A crônica é uma conversa silenciosa

O primeiro título que me ocorreu para este livro de crônicas foi o título da primeira: “A árvore da infância”. A minha justificativa é a mesma do português de Manuel Bandeira, que assim explicava a origem do nome de sua pensão “Península Fernandes”: “Fernandes porque é o meu nome, Península porque eu achei bonito.” Conclui Bandeira que essa é toda explicação para a poesia.

Eu achei bonito esse título, mas não servia para todo o meu livro. Então me lembrei da última parte: “Crônica de uma morte anunciada”. Era perfeito, cabia bem para toda a coletânea de minhas crônicas. Era uma crônica com todas as características de uma crônica. Além disso, chamaria a atenção dos leitores com a lembrança de Gabriel García Márquez.

Folheando as outras crônicas, reli “O afinador de pianos” e descobri o título que queria: “O afinador de silêncios”. Falei: “É a minha cara.” Sou conhecido por meu silêncio. Já pensaram que sou pouco inteligente, ou não sei como me expressar. Também dizem que não falo porque sou escritor, estou ouvindo, guardando informações para depois escrever. Isso pode ter certa verdade, mas a maioria dos escritores são bem falantes. Eu concluo que simplesmente tenho essa habilidade de ficar em silêncio.
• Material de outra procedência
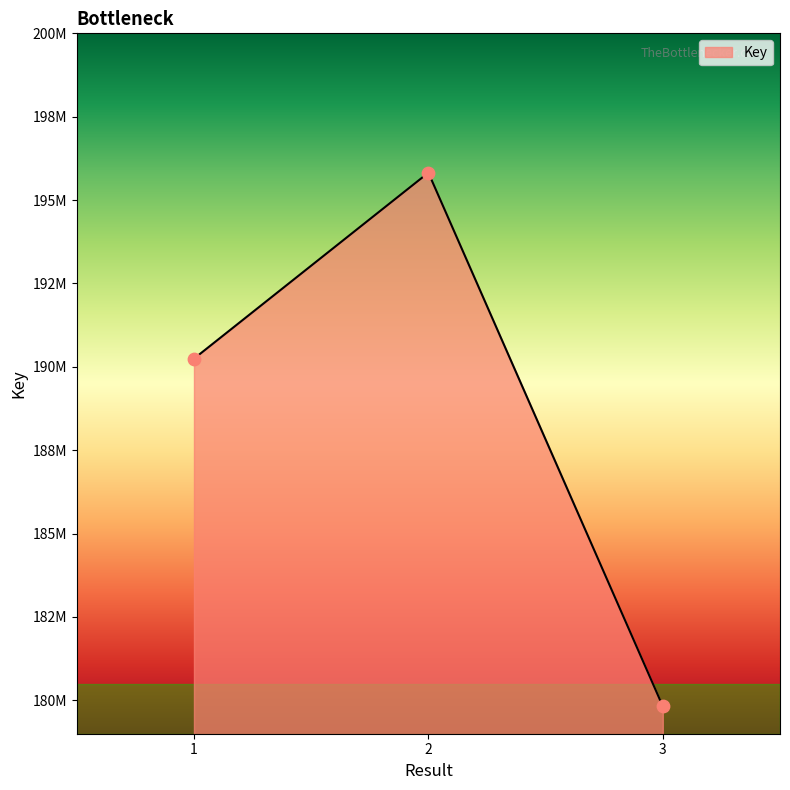

What is the ratio of the value at 2 to the value at 1?

1.0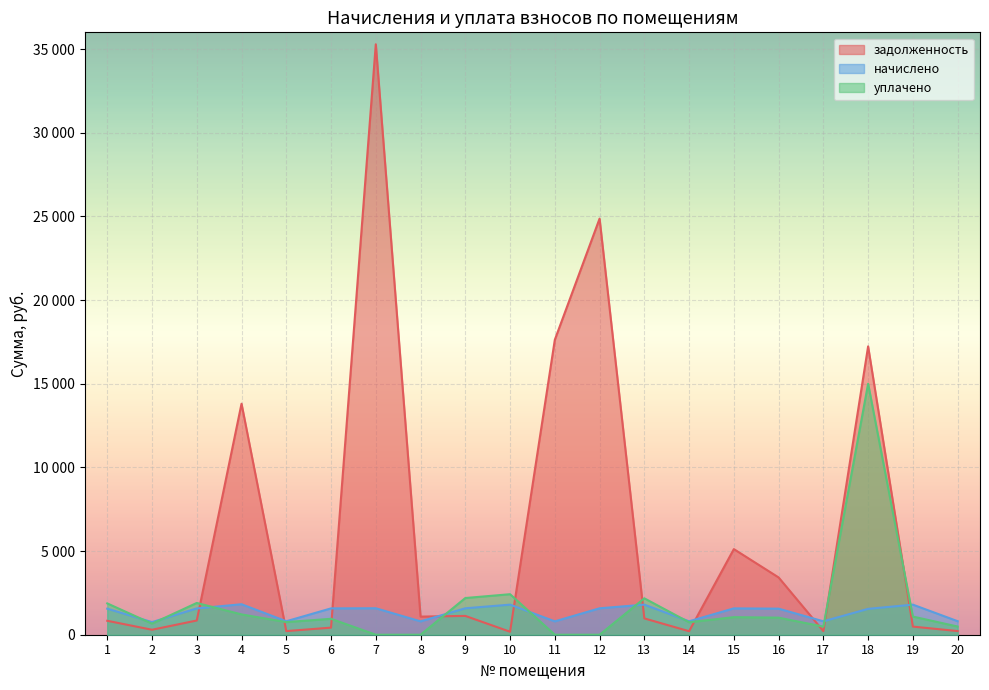

Reading left to right, transcribe all the data shown in this chart.

задолженность: 1=833.2	2=297.6	3=850.1	4=13806.2	5=217.2	6=424.0	7=35286.1	8=1082.2	9=1124.2	10=178.4	11=17625.7	12=24866.9	13=975.0	14=209.5	15=5116.5	16=3423.4	17=217.1	18=17231.9	19=485.9	20=218.3
начислено: 1=1557.6	2=753.6	3=1572.0	4=1821.6	5=804.0	6=1574.4	7=1581.6	8=799.2	9=1579.2	10=1797.6	11=799.2	12=1579.2	13=1797.6	14=801.6	15=1574.4	16=1557.6	17=801.6	18=1545.6	19=1797.6	20=808.8
уплачено: 1=1871.7	2=660.9	3=1899.0	4=1214.1	5=754.0	6=951.3	7=0.0	8=0.0	9=2193.0	10=2421.4	11=0.0	12=0.0	13=2175.1	14=744.0	15=1050.0	16=1020.0	17=485.1	18=15000.0	19=1085.1	20=489.0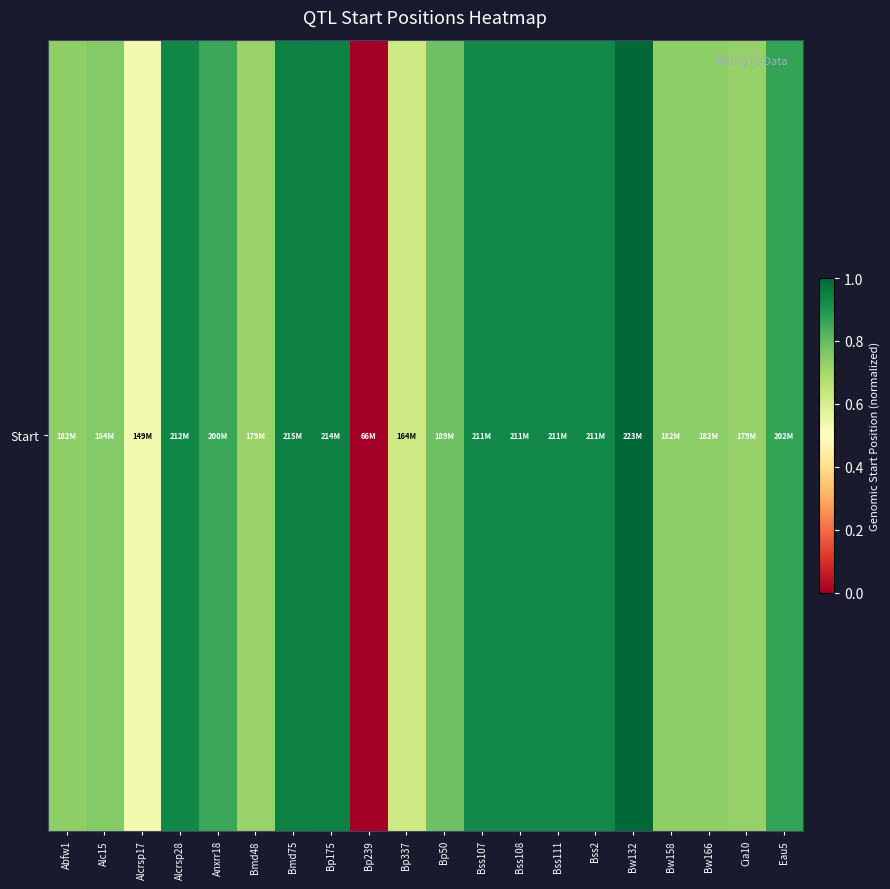

What is the change in value from Bp175 to Bw132?

+0.1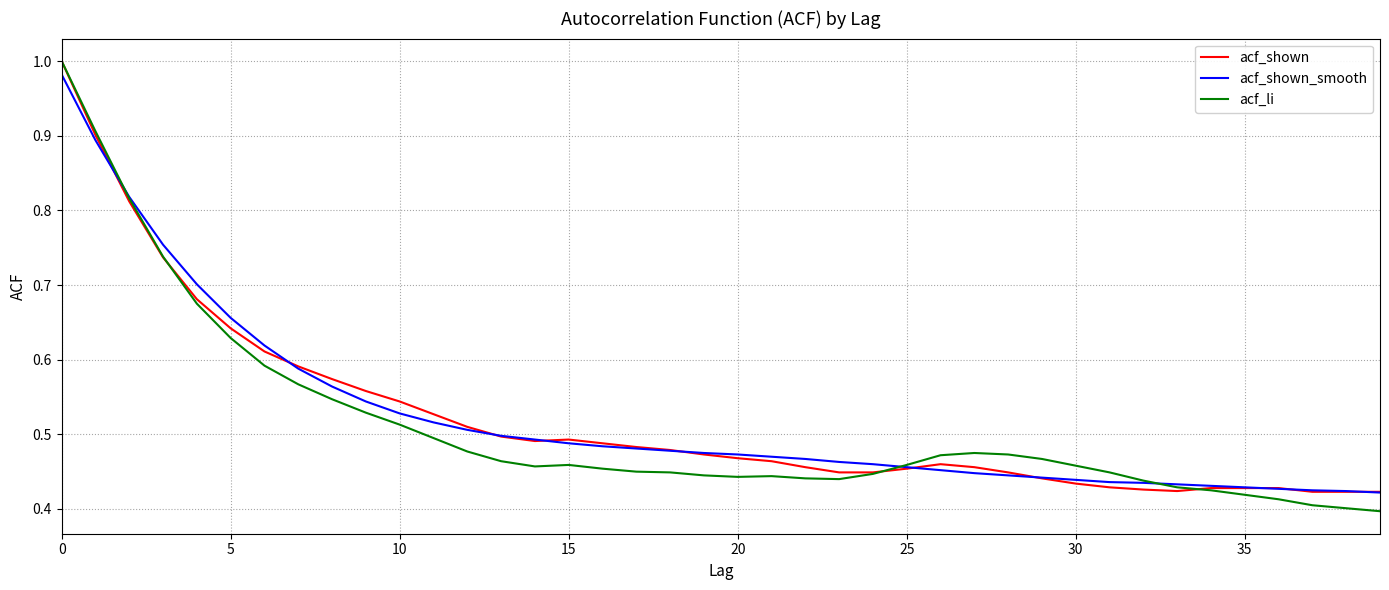

Does the chart have visible grid lines?

Yes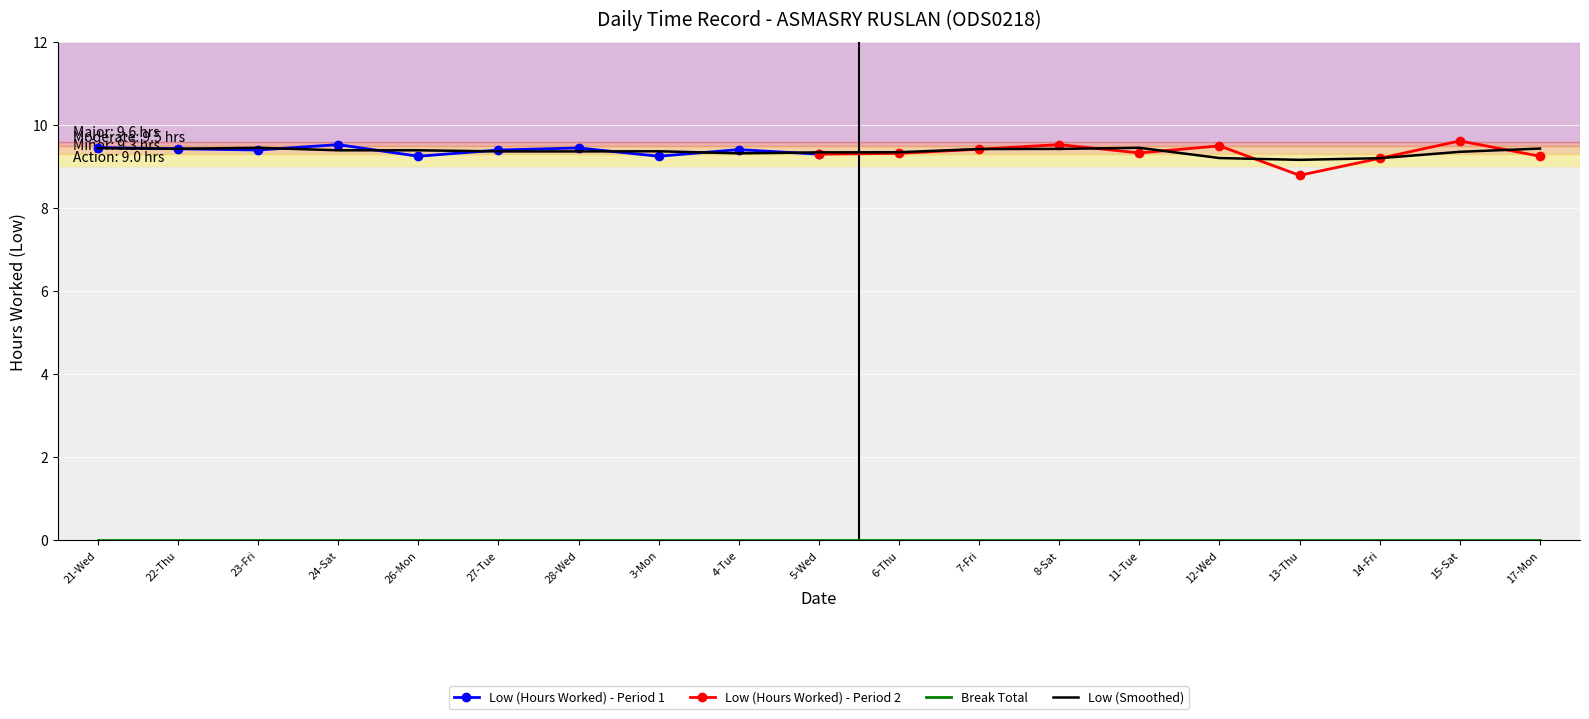

Between 23-Fri and 14-Fri, which series saw the biggest shift?

Low (Hours Worked)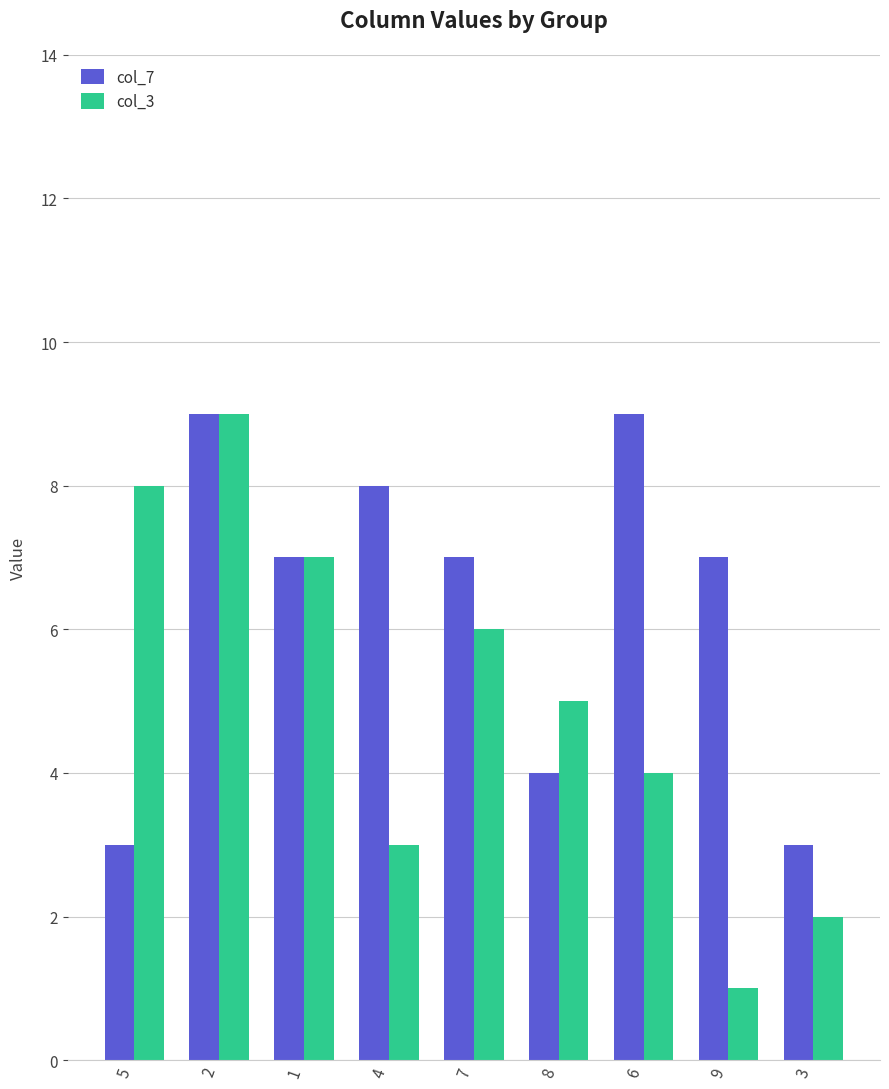

Reading left to right, extract all data points from this chart.

col_7: 5=3	2=9	1=7	4=8	7=7	8=4	6=9	9=7	3=3
col_3: 5=8	2=9	1=7	4=3	7=6	8=5	6=4	9=1	3=2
Meses depois, já vencedor do concurso Uirapuru, com esse título, comecei a ler um romance de Mia Couto e vi que o primeiro capítulo da primeira parte chamava-se justamente: “Eu, Mwanito, o afinador de silêncios”. Eu já tinha para mim que era um título excelente, se soubesse que Mia Couto já o utilizara, teria prazer em tomar emprestado dele. Era um grande achado.

Mwanito era o filho preferido do pai, que voltava cansado de um dia de trabalho e o chamava para ficar em silêncio com ele. É uma arte ficar em silêncio. Mwanito tinha esse dom especial: ficar em silêncio. Era um afinador de silêncios, assim no plural, explica, porque não existe apenas um silêncio. Há silêncios para todas as ocasiões. “E todo silêncio é música”, completa Mwanito.

É como se Mia Couto estivesse me descrevendo: "Quando me viam, parado e recatado, no meu invisível recanto, eu não estava pasmado. Estava desempenhado, de alma e corpo ocupados: tecia os delicados fios com que se fabrica a quietude. Eu era um afinador de silêncios."

A verdadeira amizade é aquela que não precisa de palavras. Basta ao amigo ficar junto do outro amigo. A crônica é uma conversa de amigos, do autor com o leitor. Quanto mais silenciosa for a conversa, mais haverá a cumplicidade da verdadeira amizade entre eles.

Estas crônicas de “O afinador de silêncios” são uma comprovação desses meus silêncios. Algumas são muito curtas, porque o silêncio falava mais alto. Há crônicas de várias modulações – porque o silêncio tem várias modulações. Afine os ouvidos e ouça comigo.